**To do**. The records follow. Filter them to the lines that hold "linecap".

--- Records to process Enclosed Below ---

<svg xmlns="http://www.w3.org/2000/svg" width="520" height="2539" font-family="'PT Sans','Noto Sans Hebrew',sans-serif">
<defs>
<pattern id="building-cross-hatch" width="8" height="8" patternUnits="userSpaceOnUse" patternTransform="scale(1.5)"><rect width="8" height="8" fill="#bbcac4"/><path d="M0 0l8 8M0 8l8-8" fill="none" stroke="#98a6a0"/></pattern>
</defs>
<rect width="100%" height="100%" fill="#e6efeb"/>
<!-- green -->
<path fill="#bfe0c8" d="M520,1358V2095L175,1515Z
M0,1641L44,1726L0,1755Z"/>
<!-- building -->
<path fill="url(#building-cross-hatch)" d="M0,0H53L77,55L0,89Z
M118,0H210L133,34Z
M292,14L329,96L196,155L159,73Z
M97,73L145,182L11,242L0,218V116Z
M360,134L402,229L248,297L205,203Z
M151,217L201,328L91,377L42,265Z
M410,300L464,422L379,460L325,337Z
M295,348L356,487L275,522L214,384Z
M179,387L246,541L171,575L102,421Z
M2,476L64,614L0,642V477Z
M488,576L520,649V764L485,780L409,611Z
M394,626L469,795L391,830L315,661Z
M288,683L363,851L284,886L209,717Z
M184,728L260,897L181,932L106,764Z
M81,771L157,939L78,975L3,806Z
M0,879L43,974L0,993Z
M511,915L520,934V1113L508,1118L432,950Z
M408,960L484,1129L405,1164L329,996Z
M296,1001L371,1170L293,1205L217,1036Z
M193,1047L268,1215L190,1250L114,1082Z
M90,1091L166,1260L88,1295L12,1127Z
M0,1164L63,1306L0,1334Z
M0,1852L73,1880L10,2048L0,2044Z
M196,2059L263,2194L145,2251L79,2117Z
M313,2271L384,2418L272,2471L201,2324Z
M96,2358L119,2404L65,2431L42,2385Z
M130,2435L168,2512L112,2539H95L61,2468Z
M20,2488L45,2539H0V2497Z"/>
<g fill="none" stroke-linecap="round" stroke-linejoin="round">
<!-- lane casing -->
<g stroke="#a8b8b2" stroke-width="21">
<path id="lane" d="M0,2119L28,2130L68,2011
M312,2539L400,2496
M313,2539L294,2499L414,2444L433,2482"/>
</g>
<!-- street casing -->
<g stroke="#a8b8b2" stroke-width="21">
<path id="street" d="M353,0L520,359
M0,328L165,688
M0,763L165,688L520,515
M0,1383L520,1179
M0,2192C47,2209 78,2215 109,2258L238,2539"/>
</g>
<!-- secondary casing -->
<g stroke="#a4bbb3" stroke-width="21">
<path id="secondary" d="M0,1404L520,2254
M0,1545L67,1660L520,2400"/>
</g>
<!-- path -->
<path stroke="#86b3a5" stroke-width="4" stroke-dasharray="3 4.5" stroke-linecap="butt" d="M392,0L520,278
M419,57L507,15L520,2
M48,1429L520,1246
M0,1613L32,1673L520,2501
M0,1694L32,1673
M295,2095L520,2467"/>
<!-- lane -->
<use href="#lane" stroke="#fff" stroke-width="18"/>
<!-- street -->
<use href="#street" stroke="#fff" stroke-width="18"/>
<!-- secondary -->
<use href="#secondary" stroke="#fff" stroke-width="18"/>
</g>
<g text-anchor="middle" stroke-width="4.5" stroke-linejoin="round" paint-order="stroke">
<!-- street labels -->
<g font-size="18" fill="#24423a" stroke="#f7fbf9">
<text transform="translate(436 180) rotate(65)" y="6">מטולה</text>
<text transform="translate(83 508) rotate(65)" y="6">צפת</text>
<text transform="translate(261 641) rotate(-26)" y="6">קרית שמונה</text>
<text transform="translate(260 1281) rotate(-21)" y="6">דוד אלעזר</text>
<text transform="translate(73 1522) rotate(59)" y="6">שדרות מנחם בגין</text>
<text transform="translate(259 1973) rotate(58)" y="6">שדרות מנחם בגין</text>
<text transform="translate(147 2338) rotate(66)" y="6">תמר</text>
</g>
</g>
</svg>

--- End of Enclosed Records to process ---

**Task output**.
<g fill="none" stroke-linecap="round" stroke-linejoin="round">
<path stroke="#86b3a5" stroke-width="4" stroke-dasharray="3 4.5" stroke-linecap="butt" d="M392,0L520,278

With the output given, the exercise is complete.